Think it over in my mind. “When y’ gonna tell ‘em?” “Just before you and me fight.” “Are you crazy?” “What’s wrong with that?”

“They’ll keep us from fighting and Perry’ll kill us.”

“No, they won’t.” He has a plan. “We’ll just promise that it’s the last time we’ll ever fight each other.” Is this part of Rube wanting a real fight? Telling Mum and Dad? Telling them the truth? “They can’t stop us, anyway. They might as well see us for what we are.”

What we are.

I repeat it, in my head.

What we are…

Then I ask it.

“What are we?”

And there’s silence.

What are we?

What are we?

The weird thing about the question is that not long ago we knew exactly what we were. It was who we were that was the problem. We were vandals, backyard fighters, just boys. We knew what words like that meant, but the words Ruben and Cameron Wolfe were a mystery. We had no idea where we were going.

Or maybe that’s wrong.

Maybe who you are is what you are.

I don’t know.

I just know that right now, we want to be proud. For once. We want to take the struggle and rise above it. We want to frame it, live it, survive it. We want to put it in our mouths and taste it and never forget it, because it makes us strong.

Then Rube cuts me open.

He slits my doubt from throat to hip.

He repeats it and answers it. “What are we?” A brief laugh. “Who knows what they will see, but if they come and watch us fight, they’ll know that we’re brothers.”

That’s it!

That’s what we are — maybe the only thing I can be sure of.

Brothers.

All the good things that involves. All the bad things. I nod.

“So we’ll tell ‘em?” He’s looking at me now. I see him. “Yeah.”

It’s agreed, and I must confess that I myself get obsessed with the idea. I want to run up immediately and tell everyone. Just to let it out of me. Instead, I concentrate on what lies ahead before it. I have three fights of my own to survive, and I must watch Rube fight and the way his opponents fight him. I can’t make the same mistakes they make.
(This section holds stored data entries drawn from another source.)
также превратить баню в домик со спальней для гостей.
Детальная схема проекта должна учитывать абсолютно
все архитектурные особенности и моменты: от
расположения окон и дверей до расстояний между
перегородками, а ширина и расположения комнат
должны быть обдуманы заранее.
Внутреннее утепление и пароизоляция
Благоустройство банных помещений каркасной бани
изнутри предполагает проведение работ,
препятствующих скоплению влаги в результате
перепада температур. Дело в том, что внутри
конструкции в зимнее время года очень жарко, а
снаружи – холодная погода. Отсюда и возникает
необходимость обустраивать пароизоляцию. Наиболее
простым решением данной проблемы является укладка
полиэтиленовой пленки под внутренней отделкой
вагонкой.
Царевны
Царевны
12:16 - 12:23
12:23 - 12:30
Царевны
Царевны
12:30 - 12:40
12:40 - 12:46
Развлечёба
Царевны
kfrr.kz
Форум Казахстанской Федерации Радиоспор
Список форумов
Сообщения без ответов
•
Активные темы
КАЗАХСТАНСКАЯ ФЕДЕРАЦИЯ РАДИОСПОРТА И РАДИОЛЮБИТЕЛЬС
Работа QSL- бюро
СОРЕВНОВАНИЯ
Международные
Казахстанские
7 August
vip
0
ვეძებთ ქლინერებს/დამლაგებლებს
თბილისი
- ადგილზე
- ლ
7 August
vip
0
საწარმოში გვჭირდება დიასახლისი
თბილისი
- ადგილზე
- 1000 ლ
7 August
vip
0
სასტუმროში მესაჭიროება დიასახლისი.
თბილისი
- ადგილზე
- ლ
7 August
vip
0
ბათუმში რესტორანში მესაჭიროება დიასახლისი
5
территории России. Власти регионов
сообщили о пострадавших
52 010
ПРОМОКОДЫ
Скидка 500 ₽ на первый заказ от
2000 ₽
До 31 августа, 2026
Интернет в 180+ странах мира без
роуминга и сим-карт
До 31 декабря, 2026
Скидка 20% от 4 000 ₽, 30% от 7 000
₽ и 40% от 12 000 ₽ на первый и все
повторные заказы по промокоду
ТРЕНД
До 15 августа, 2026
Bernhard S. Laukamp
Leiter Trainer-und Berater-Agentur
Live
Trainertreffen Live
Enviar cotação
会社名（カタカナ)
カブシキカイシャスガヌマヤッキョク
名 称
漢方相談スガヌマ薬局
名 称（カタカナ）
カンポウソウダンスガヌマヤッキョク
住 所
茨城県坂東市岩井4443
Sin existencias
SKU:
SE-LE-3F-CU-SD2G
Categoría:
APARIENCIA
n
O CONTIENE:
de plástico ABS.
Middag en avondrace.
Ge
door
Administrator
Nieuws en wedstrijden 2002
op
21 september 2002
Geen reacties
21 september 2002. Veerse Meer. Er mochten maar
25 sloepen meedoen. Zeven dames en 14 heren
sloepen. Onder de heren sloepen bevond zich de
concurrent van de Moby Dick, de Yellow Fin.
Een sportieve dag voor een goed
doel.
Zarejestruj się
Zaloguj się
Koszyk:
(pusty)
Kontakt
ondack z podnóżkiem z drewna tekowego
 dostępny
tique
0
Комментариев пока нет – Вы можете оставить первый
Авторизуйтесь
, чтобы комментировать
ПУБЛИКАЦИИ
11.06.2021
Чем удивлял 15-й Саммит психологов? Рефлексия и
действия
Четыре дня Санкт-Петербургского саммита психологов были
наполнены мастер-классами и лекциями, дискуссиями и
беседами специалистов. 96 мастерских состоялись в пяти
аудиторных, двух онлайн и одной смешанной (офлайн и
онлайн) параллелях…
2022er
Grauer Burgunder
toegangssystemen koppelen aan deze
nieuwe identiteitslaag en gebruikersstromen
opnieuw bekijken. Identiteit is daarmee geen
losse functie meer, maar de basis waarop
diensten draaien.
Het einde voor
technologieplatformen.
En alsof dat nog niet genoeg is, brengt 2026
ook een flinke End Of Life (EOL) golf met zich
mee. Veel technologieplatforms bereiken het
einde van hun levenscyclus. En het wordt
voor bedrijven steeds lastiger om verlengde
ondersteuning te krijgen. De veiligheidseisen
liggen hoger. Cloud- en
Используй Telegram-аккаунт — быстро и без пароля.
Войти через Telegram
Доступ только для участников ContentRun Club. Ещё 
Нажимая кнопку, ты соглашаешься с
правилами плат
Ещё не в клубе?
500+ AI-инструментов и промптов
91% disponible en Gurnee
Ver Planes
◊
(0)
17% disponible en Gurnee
I’ve gotta go the distance, and for his sake, I have to give him a fight, not just another win.

To my own surprise, I win my next fight — a points decision.

Right after me, Rube puts the Hitman to bed midway through the fourth round.

The week after, I lose in the fifth, and the last fight before my meeting with Rube is a good one. It’s at Maroubra, and compared with my first ever bout there, this time, I walk in and throw punches without hesitating. I’m not scared of being hit anymore. Maybe I’ve grown used to it. Or perhaps I know that the end is near for me. The guy I’m fighting doesn’t come out for the last round. He’s too wobbly, and I feel for him. I know how it feels to not want the last round. I know how it feels to concentrate hard on just standing, let alone even thinking about throwing punches. I know how it is for the fear to outweigh the physical pain.

Watching Rube fight later, I see something.

I find out why no one beats him, or why they don’t even come close. It’s because they don’t think they can win. They don’t believe they can do it, and they don’t want it badly enough.

To survive him, I have to believe I can beat him.

It’s easier said than done.


“Hey Cam?”

“It’s about time.”

“About time for what?”

“About time you started the talkin’.”

“I’ve got somethin’ important to say.“Yeah?”

“We’ll tell ‘em tomorrow.”

“Y’ sure?”

“Yes. I’m sure.”

“When?”

“After dinner.”

“Where?”

“Kitchen.”

“Okay.”

“Good. Now shut up. I wanna get some sleep.”

Later, when he starts snoring, I tell him.

“I’m gonna beat you.” But personally, I’m not really too convinced.